“La storia di un uomo che ha visto tutto e di uno che non ha visto niente”; nel romanzo di Marco Rossari “Le cento vite di Nemesio” un figlio ricostruisce la vita del padre, centenario e ormai in fin di vita, al quale non è mai stato legato da alcun tipo di affetto familiare. Troppo estranei sono stati l’un l’altro, il padre Nemesio famoso pittore e il figlio, anche lui Nemesio ma che si fa chiamare Nemo (nessuno), che vive una vita opaca e senza soddisfazioni. Nemesio ha girato il mondo, ha vissuto due guerre mondiali, è stato partigiano, poi comunista, ha partecipato a tutte le avanguardie artistiche (divertente la enunciazione della corrente del “vuotismo”) e il figlio, in una sequenza da incubo di avvenimenti e rinvenimento di oggetti, cerca di scoprire i trascorsi del padre, rincorrendone un introvabile libro di memorie; ma la sua ricostruzione risponde alla realtà o è un’altra delle sue fantasie? E la fama di pittore del padre è vera gloria o una serie di fortunate coincidenze?

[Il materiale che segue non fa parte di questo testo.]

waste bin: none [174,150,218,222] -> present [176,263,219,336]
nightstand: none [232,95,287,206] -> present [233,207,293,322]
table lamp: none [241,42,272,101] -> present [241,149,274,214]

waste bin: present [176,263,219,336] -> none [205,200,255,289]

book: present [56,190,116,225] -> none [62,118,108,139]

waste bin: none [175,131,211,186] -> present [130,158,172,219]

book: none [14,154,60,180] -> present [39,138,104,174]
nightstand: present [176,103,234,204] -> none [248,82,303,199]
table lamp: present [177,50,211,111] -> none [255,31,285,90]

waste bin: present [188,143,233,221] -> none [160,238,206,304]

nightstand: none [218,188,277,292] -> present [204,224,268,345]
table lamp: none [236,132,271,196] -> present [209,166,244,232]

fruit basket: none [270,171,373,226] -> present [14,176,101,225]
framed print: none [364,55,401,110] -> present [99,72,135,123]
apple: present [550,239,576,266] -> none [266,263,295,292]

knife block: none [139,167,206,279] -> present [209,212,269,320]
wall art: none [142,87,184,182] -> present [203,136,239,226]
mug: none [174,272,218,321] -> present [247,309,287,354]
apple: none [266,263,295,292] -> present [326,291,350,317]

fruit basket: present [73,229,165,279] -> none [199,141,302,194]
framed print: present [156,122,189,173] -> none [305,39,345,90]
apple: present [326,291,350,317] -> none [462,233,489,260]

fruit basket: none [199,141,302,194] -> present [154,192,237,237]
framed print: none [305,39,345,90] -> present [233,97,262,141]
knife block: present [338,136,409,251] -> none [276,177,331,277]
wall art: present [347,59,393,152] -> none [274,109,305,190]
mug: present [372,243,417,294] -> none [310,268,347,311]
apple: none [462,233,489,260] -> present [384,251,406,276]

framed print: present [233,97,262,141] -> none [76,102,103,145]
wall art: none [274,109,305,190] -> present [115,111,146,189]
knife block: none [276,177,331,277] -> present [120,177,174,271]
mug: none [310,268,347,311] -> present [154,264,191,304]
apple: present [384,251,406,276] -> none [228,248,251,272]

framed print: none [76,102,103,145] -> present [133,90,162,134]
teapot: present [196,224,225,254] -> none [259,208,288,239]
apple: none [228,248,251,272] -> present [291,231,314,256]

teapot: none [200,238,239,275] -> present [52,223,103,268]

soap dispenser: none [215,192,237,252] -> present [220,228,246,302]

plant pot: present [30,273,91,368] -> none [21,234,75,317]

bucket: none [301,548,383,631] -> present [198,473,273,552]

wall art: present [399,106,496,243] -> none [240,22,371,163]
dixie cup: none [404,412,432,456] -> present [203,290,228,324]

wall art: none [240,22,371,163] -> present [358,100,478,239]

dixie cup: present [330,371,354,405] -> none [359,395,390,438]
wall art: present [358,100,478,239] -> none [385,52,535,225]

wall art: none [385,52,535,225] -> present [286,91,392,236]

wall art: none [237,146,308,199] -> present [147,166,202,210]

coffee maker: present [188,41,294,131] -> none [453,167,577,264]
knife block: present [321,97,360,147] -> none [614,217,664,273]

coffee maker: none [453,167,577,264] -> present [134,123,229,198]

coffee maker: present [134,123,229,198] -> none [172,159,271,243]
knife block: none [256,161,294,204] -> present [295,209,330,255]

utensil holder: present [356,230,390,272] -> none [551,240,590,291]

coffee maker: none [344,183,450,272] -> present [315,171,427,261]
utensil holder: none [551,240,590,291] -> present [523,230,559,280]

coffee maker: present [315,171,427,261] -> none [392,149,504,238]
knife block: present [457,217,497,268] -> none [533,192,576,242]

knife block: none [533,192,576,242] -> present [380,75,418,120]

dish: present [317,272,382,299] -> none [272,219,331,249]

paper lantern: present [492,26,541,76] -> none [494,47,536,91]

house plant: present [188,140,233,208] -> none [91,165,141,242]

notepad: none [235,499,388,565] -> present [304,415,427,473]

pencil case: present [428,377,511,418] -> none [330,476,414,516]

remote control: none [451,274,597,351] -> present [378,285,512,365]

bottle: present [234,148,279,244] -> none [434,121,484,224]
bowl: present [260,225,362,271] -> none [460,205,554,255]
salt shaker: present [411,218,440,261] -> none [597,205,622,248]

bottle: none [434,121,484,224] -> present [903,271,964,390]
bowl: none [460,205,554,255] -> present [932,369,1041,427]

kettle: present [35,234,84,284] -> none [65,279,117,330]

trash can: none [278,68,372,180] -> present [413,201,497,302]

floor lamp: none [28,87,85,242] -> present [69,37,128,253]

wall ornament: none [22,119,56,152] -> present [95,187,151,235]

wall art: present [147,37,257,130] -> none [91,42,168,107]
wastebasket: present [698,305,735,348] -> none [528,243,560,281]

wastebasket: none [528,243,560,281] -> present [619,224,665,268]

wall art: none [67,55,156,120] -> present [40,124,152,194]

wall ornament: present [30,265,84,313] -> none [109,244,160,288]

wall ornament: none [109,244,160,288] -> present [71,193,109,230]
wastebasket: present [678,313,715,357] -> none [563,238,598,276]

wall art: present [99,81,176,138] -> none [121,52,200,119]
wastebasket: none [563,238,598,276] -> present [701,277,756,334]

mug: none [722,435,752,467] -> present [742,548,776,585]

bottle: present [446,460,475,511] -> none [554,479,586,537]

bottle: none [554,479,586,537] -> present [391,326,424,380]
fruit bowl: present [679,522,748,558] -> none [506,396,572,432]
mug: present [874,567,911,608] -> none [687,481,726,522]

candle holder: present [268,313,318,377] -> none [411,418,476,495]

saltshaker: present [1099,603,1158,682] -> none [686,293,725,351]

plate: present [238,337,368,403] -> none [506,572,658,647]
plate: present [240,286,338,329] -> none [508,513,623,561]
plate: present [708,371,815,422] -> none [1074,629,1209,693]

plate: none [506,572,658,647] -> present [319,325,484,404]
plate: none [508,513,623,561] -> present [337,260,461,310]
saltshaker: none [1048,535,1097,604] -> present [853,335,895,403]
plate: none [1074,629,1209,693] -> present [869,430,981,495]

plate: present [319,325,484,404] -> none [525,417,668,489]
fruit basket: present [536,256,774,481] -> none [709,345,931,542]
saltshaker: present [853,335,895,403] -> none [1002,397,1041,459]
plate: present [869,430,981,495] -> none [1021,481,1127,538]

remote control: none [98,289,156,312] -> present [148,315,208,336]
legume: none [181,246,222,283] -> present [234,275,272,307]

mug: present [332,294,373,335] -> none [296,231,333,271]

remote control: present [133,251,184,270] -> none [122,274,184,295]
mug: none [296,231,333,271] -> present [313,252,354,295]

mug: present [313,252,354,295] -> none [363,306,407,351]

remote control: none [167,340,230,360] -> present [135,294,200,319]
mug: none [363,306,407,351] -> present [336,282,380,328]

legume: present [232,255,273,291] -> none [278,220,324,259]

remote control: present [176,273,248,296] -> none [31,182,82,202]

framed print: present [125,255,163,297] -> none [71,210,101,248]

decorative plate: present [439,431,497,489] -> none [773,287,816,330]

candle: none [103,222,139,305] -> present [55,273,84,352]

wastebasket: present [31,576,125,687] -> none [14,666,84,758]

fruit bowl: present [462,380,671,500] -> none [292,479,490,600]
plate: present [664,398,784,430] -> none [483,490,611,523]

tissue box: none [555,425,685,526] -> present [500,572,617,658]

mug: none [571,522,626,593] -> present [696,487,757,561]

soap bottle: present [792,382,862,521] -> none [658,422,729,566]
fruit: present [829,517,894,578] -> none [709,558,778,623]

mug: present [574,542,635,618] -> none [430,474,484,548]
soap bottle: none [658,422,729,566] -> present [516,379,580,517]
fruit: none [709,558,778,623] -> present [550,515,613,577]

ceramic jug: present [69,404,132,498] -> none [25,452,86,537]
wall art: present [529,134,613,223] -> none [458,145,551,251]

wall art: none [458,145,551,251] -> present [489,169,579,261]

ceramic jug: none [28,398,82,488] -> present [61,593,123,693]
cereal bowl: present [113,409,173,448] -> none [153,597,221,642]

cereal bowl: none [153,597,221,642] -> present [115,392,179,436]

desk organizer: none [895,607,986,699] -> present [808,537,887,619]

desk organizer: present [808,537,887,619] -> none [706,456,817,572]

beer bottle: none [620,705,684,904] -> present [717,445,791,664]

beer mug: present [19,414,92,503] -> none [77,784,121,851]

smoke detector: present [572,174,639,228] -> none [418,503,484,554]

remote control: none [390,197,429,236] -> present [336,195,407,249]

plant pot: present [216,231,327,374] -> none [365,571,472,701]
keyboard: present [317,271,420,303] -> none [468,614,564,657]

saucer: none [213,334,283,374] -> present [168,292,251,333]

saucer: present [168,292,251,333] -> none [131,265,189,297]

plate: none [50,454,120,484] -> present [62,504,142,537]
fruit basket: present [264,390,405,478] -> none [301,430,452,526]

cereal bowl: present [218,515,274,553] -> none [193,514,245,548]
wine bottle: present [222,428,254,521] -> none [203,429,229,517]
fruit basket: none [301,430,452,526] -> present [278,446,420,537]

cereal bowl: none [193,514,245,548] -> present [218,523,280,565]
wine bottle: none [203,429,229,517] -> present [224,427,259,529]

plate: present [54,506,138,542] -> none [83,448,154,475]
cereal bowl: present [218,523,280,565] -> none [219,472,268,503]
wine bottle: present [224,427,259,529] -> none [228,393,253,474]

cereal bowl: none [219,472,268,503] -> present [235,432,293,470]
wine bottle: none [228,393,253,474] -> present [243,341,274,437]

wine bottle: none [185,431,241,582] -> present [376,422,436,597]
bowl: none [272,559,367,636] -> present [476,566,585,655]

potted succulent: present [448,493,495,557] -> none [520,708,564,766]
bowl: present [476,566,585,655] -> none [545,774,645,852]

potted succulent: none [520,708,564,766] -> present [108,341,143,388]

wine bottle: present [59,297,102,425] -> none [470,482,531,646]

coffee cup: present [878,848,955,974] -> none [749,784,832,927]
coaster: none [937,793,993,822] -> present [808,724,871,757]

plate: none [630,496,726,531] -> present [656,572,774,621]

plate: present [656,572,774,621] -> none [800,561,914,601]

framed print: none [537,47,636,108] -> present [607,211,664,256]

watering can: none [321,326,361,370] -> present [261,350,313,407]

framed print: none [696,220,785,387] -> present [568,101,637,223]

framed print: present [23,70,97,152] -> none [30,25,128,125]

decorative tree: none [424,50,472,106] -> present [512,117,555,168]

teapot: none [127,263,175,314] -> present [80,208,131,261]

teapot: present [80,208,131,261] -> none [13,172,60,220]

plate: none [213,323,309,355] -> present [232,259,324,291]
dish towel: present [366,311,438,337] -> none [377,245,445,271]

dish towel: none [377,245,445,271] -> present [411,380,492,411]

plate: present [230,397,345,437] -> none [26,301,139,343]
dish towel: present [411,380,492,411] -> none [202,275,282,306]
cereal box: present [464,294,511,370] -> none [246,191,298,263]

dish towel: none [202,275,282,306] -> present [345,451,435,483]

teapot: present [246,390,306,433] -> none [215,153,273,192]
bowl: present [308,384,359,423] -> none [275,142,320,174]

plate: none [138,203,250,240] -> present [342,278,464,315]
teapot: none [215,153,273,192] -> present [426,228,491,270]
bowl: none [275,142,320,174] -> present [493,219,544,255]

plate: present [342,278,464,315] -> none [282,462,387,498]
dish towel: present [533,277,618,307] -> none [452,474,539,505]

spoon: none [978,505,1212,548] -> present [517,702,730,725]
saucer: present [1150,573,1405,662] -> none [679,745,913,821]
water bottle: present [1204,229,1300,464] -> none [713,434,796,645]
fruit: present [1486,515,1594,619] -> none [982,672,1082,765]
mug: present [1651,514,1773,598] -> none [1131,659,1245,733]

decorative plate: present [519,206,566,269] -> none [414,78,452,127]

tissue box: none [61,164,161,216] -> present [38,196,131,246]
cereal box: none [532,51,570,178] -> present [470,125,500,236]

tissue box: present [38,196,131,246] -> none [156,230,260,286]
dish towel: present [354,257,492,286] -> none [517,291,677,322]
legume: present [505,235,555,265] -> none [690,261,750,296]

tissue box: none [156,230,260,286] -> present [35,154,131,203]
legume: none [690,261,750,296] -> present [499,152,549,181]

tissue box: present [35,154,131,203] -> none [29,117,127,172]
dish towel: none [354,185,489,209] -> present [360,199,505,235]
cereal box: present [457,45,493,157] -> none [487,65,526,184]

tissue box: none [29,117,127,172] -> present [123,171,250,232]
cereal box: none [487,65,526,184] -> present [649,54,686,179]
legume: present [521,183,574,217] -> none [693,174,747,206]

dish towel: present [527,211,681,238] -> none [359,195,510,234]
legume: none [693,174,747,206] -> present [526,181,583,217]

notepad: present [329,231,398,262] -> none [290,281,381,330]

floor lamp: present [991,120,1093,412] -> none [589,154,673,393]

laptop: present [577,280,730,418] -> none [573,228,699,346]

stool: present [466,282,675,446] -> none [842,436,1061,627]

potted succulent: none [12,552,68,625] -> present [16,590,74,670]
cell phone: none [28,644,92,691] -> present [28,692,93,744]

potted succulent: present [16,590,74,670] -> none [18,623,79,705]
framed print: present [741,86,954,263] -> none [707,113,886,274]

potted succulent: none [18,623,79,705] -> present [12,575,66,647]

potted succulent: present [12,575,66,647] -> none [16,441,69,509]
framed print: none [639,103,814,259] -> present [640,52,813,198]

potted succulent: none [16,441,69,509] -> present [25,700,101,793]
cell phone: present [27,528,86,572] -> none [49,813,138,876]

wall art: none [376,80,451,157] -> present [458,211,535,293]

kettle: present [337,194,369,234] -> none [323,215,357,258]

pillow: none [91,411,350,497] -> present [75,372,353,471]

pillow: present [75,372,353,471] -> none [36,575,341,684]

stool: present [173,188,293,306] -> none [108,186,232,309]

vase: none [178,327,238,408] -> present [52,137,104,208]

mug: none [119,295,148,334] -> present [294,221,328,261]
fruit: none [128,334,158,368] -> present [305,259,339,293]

Rossari utilizza questo schema per rileggere e reinterpretare in chiave spesso ironica e sempre con un punto di vista fuori dalle convenzioni e dagli stereotipi l’intero secolo del Novecento, che risulta il vero protagonista del romanzo.

Così, tra colpi di scena, avvenimenti che assumono diverse versioni, personaggi che sembrano ritornare dalla morte, le cinquecento pagine delle “cento vite di Nemesio”, scorrono veloci sotto gli occhi del divertito lettore.

Il romanzo, candidato nella prima scelta del Premio Strega del 2017, avrebbe meritato, in quella sede, migliore sorte e maggiore apprezzamento.